Goldman Sachs remains committed to target net-zero financed emissions by 2050 and is making good progress towards the goal it outlined to a year ago, chairman and CEO David Salomon said in a blog last week.
The company’s sustainable finance expenditure in the past year was $156 billion, Solomon said, including $93 billion dedicated to the climate transition. This represents more than a fifth of the $750 billion Goldman Sachs pledged to spend by 2030 in financing, investing and advisory activity to nine areas focused on sustainability and climate.
Solomon said the bank has been asking clients to disclose their climate data in line with the recommendations of the Sustainability Accounting Standards Board (SASB) and the Taskforce on Climate-related Financial Disclosure (TCFD), to help them set ambitious targets. Goldman Sachs disclosed its own emissions under these frameworks for the first time last year.
Solomon said his company had “incorporated a low-carbon tilt into all of our active quantitative equity funds”, helping clients to manage their exposure to climate transition risk.
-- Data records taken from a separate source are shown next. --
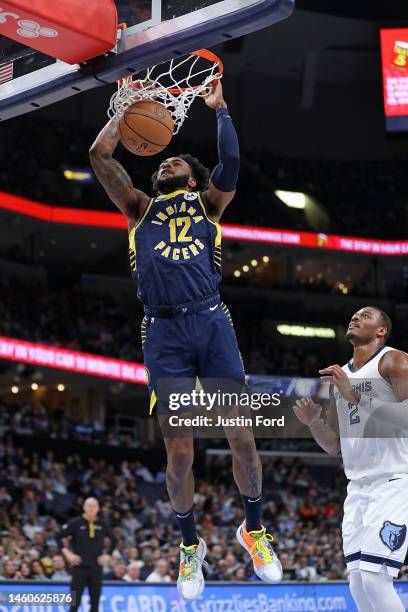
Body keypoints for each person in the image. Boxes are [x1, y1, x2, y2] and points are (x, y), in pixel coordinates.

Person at [89, 80, 282, 601]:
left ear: (195, 180)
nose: (167, 162)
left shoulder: (210, 207)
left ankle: (254, 529)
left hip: (211, 323)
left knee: (241, 437)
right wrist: (125, 111)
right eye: (164, 161)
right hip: (164, 331)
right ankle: (189, 545)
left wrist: (221, 112)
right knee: (179, 454)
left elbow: (232, 165)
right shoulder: (137, 207)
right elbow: (99, 154)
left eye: (178, 163)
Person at [293, 306, 408, 612]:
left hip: (394, 481)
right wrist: (313, 423)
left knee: (375, 580)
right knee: (357, 582)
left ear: (382, 330)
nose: (356, 317)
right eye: (354, 315)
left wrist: (356, 396)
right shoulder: (340, 377)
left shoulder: (394, 360)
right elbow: (333, 446)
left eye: (366, 315)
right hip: (357, 488)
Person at [57, 497, 116, 612]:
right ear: (84, 507)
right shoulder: (75, 523)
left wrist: (108, 555)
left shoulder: (103, 524)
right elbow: (58, 536)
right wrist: (67, 553)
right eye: (89, 505)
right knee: (74, 603)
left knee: (95, 603)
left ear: (98, 508)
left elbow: (114, 540)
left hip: (96, 568)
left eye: (94, 506)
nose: (91, 508)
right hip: (79, 567)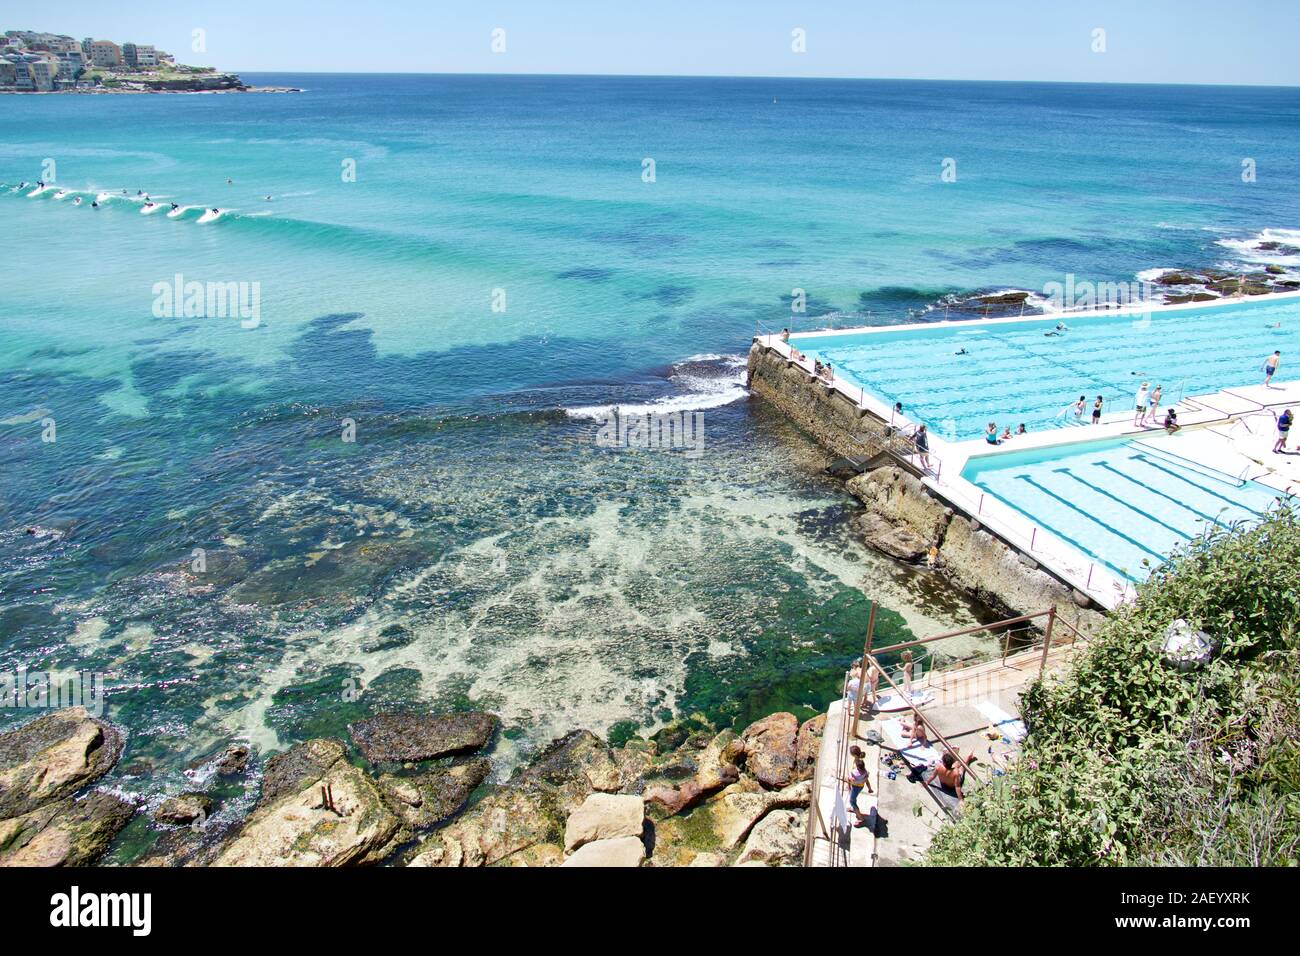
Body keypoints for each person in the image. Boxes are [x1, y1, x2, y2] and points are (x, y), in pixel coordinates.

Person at [843, 757, 874, 827]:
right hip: (860, 786)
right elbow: (866, 781)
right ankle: (853, 808)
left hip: (855, 787)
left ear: (858, 767)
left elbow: (849, 778)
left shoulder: (855, 773)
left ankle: (861, 818)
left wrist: (849, 781)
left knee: (852, 801)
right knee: (853, 798)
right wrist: (869, 788)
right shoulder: (865, 772)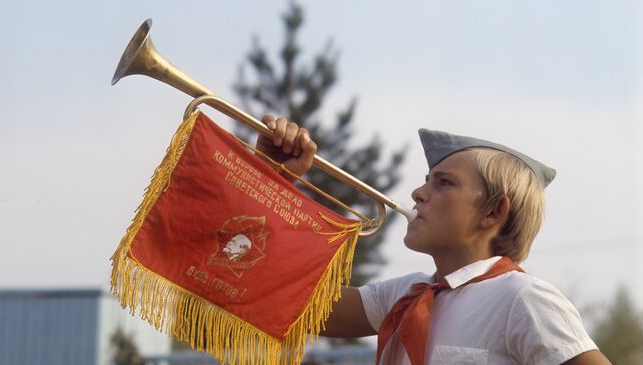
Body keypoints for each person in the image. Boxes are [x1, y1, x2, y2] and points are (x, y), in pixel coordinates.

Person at [255, 115, 611, 364]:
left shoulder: (523, 299)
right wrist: (270, 179)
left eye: (443, 183)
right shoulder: (402, 295)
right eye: (427, 180)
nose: (417, 192)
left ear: (492, 212)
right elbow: (280, 292)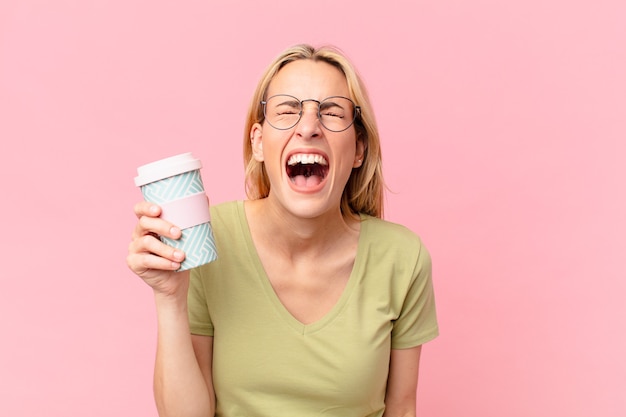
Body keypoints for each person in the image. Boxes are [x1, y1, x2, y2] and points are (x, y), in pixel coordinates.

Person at [127, 43, 438, 417]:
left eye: (332, 112)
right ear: (258, 142)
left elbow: (402, 410)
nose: (308, 127)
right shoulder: (210, 239)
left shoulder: (401, 257)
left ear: (358, 149)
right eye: (288, 110)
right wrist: (169, 297)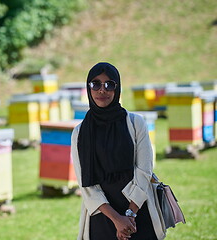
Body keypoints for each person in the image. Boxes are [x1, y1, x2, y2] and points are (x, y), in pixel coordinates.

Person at [71, 62, 166, 240]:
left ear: (117, 88)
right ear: (88, 88)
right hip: (102, 215)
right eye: (95, 84)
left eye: (109, 84)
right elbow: (87, 185)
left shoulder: (136, 123)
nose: (102, 90)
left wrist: (130, 215)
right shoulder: (80, 132)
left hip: (139, 211)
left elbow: (144, 170)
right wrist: (117, 219)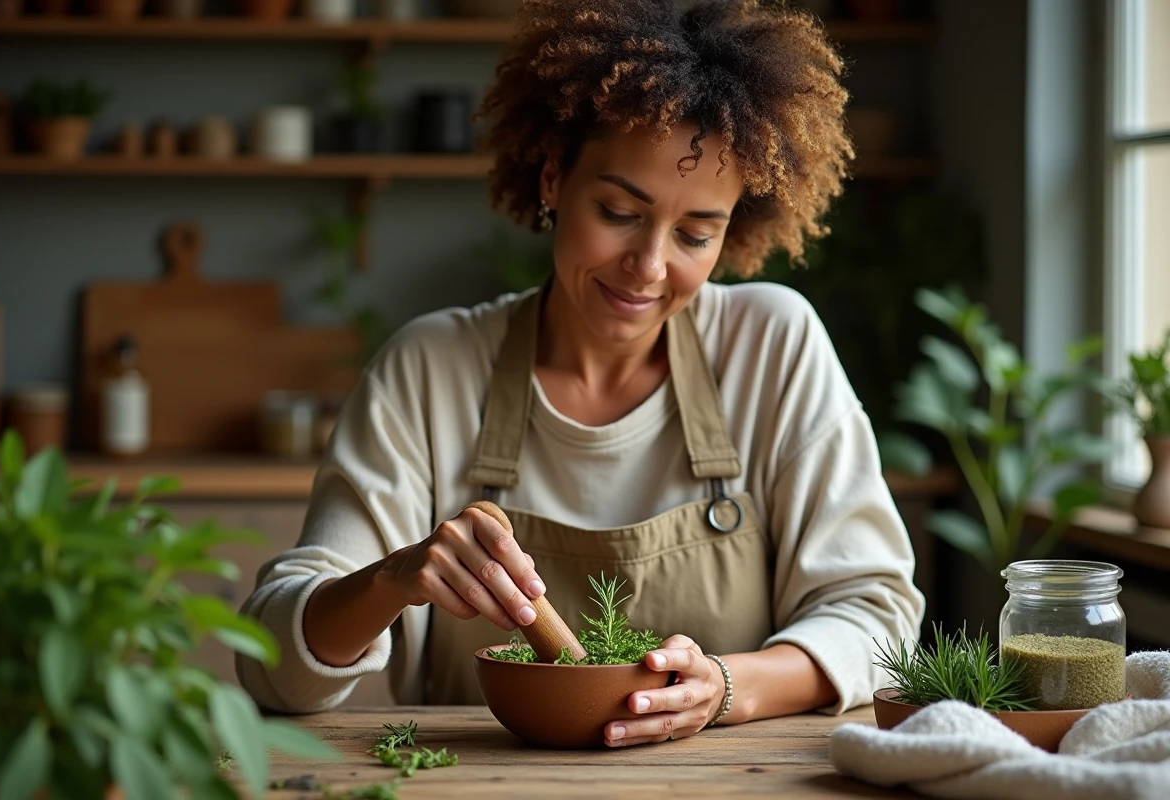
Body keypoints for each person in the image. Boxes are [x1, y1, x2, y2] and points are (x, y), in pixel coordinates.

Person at [237, 0, 924, 747]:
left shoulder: (772, 346)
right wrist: (388, 581)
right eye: (618, 211)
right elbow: (274, 671)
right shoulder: (430, 371)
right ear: (553, 177)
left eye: (697, 233)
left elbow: (876, 611)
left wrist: (726, 688)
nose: (650, 267)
He pointed to the contribution Goldman Sachs made to renewable energy through the Renewable Power Group, active in the US, and India’s ReNew Power.
Goldman Sachs issued its first-ever sustainability bond last month and will announce interim, sector-specific climate targets before the end of the year.
Earlier this month, Goldman Sachs Asset Management appointed Margaret Chinwe Anadu as global head of sustainability and impact.